Keyboard shortcuts: E expand all, C collapse all, R restore default, Esc close open panels.

5/5

it has been a drudge to get work done.


the end-goal is within sight. one more round of prompt-tuning, a $1 gpt-4.1-nano run, and some rounds of "LLM consensus checking".

the goal then becomes applications.

  • LLM benchmarks. 🔥 ( use the machine to feed the machine) 💡 ( "which word has this definition" questions will be possible at some point. but not yet.)
  • Elementary education. 💡 ( which words should a 3rd/5th grader know? be studying?) ⚙️ ( so far no useful progress on "how easy/hard is it to spell this word")
  • Second-language learning. 💡 ( a "which is the Chinese for this word in this sentence" app.)
  • Text difficulty. A smarter metric than Flesch-Kincaid.

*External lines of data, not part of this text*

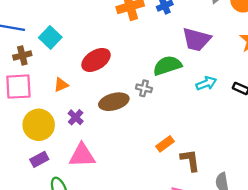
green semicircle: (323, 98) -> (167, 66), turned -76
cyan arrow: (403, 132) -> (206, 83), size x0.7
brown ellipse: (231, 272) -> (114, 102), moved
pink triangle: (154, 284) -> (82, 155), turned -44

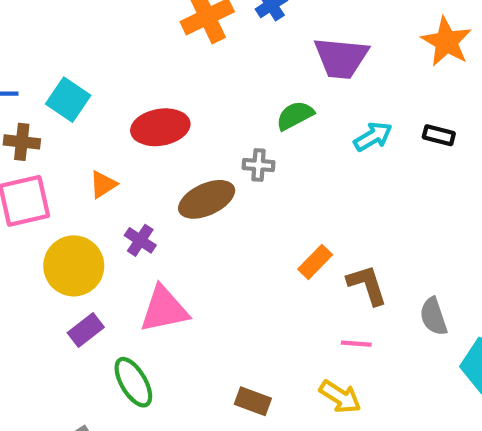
brown cross: (22, 55) -> (22, 142), turned 30
red ellipse: (96, 60) -> (160, 127), turned 32
green semicircle: (167, 66) -> (295, 115), size x0.7

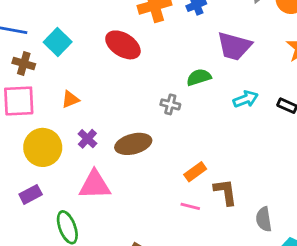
red ellipse: (160, 127) -> (123, 45), moved, turned 32
brown ellipse: (207, 199) -> (133, 144), moved
purple rectangle: (86, 330) -> (31, 194), moved
pink line: (356, 344) -> (190, 206), moved

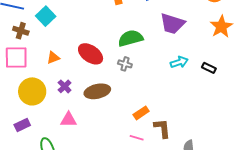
red ellipse: (123, 45) -> (91, 54), moved
green semicircle: (199, 77) -> (131, 38), moved, size x1.4
pink triangle: (95, 185) -> (69, 120), size x0.7

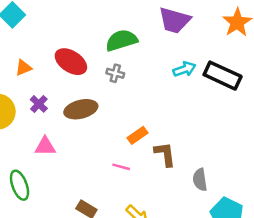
black rectangle: (209, 68) -> (223, 76), size x2.0
pink line: (137, 138) -> (121, 167), moved

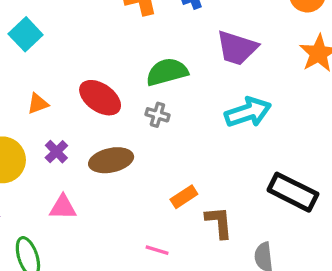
cyan arrow: (184, 69) -> (248, 112), size x1.5
black rectangle: (223, 76) -> (293, 192), moved
pink line: (121, 167) -> (157, 250), moved

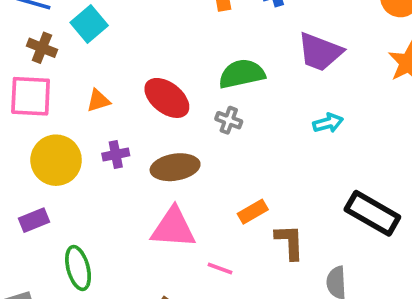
cyan arrow: (248, 112) -> (328, 123), size x0.6
purple cross: (56, 152) -> (116, 154), turned 30
pink triangle: (63, 207) -> (173, 228), moved, size x1.5

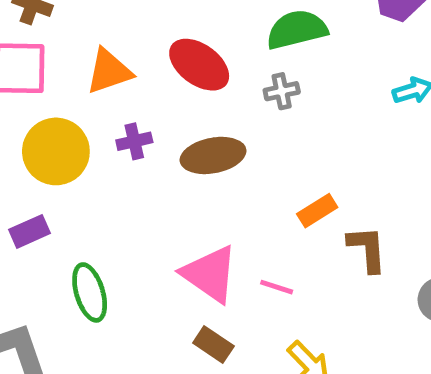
orange triangle: (98, 101) -> (109, 71), size x1.5
gray cross: (229, 120) -> (282, 91), turned -30
pink triangle: (173, 228) -> (210, 274), moved, turned 33

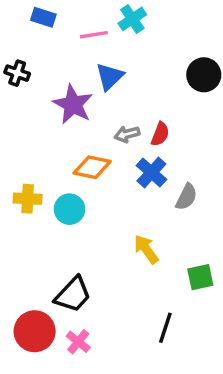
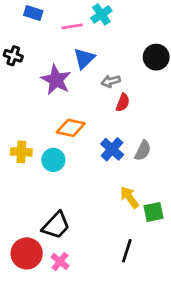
gray arrow: (127, 134) -> (111, 81), moved
blue cross: (151, 172) -> (112, 149), moved
yellow arrow: (146, 249) -> (129, 197), moved

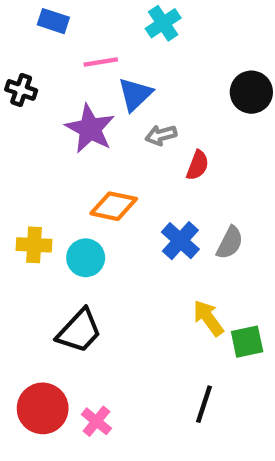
pink line: (72, 26) -> (101, 62), moved
gray arrow: (111, 81) -> (161, 135), moved
black trapezoid: (56, 225) -> (79, 331), moved

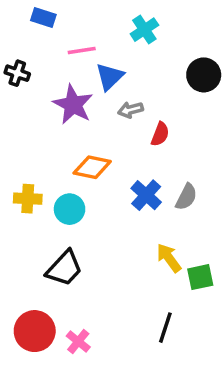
cyan cross: (163, 23) -> (144, 30), moved

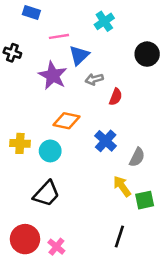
gray semicircle: (186, 197) -> (137, 157), moved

The "cosine similarity" question of "how similar are these word definitions" is not yet solved. I'm not sure I can solve it.

I can test it; I have several ways of generating embeddings. And (probably) these can include a sentence as context.


I also have no solutions for the "group different word-forms with the same meaning". For jump, jumps, jumped, for example.

This would be a much more substantial problem for more highly-conjugated languages. With English, it is almost avoidable.


Around word 5000, i am seeing raft, yield, algebra, and pizza.

This seems correct enough? "Algebra" is more common in encyclopedic contexts, and "pizza" doesn't show up in the 19th century corpus at all.


But, as far as "exploration" is concerned, I am reaching diminishing returns.

I have one more list of "see if Claude can do this quickly". After that, "glenora" will become an inactive project.